Australia’s administration has sent supporting statements on cryptocurrency since it seems to rule out the sector from new constraints on cash payments.
In an explanatory memorandum released late last week, the country’s Treasury stated it would like to ban cash payments for goods and services which went beyond 10, 000 AUD ( $ 6, 900).
However, several exemptions would apply, which includes trading decisions involving what it really describes as digital currencies.
The reason, lawmakers state, is in order to avoid the disappearance of such currencies from the local economy, which often would lead to a block on the freedom to innovate. The memorandum reads :
“Digital currency is a new and developing area in the Australian economy. Unlike physical currency, it does not have a strongly established regulatory framework or industry structure.

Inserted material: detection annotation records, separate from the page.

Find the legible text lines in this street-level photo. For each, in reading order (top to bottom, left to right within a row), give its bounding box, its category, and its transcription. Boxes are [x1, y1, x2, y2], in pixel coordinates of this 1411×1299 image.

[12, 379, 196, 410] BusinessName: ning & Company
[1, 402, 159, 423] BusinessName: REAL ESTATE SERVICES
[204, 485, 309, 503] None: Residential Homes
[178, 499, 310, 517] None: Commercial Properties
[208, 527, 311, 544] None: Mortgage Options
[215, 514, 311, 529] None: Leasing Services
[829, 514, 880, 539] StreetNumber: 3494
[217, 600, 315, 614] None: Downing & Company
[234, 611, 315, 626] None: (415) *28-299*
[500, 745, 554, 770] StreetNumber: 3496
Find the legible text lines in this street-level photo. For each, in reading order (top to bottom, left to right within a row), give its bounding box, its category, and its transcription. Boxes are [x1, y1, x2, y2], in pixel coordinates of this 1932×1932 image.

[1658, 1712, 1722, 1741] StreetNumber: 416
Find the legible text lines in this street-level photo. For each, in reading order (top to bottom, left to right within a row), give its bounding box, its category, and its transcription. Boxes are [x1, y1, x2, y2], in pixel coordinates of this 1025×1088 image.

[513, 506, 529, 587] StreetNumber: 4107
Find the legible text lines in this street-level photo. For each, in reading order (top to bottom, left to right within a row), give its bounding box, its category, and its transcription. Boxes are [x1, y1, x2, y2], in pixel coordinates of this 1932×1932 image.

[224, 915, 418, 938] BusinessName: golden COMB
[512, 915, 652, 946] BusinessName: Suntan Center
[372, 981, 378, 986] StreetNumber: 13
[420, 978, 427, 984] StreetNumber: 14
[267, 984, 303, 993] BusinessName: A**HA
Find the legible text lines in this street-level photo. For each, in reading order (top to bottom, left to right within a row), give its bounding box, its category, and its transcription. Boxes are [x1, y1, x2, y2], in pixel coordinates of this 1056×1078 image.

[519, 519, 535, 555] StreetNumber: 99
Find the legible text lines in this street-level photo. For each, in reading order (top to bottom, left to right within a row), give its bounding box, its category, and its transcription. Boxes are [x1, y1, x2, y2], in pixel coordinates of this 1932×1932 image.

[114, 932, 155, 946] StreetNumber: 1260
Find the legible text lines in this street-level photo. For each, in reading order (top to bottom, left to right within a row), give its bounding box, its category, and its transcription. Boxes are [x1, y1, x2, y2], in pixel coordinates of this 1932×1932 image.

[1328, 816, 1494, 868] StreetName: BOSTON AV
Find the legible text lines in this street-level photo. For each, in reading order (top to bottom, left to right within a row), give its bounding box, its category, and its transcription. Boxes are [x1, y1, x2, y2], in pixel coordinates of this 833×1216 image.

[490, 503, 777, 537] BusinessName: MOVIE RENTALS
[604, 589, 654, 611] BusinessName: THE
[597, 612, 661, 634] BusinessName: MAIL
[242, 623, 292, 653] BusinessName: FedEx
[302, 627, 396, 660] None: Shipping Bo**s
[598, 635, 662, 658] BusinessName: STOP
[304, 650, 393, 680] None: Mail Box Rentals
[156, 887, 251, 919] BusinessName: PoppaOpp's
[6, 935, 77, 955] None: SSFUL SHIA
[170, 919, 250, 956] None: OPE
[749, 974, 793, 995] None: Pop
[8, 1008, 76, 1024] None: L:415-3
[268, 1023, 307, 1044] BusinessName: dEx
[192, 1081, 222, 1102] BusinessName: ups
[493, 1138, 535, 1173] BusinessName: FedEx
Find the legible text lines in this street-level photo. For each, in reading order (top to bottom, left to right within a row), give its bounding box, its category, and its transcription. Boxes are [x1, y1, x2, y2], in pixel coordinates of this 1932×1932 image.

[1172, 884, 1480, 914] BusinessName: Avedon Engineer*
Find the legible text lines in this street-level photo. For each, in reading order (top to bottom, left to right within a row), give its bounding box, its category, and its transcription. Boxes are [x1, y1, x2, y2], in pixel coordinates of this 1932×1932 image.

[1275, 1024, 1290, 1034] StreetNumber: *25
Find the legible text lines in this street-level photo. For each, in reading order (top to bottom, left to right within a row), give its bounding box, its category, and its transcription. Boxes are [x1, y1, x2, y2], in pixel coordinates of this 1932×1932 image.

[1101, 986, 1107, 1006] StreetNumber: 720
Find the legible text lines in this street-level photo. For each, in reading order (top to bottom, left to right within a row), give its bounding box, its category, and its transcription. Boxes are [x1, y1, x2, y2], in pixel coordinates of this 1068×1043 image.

This will make it difficult to apply the cash payment limit in such a way that would not largely prevent the consumption of digital currency in Australia or considerably stifle innovation in the sector .”
As Cointelegraph reported, Australia retains a mixed track record on cryptocurrency. This year, it emerged authorities would go after individual traders for tax requirements, demanding access to user data from exchanges.
Continuing, the Treasury proposed that cryptocurrency continues to be a marginal contributor to the overall economy, and blown out when compared with recent comments from other authorities by stating its role in the crime is also negligible.
The memorandum ensures: “At the same time, there exists little existing evidence that digital currency is currently getting used in Australia to aid black economy activities. Given this, the Government has decided at the present time to efficiently carve digital currency out from the cash payment limit .”
If approved, Australia would implement the $ 10,000 limit starting January 1, 2020. Earlier this month, it evolved that Germany was also trying to lower the maximum amount legal to accept in cash from €10, 000 ($ 11,120) to €2,000 ($ 2,220) from January 10 next year.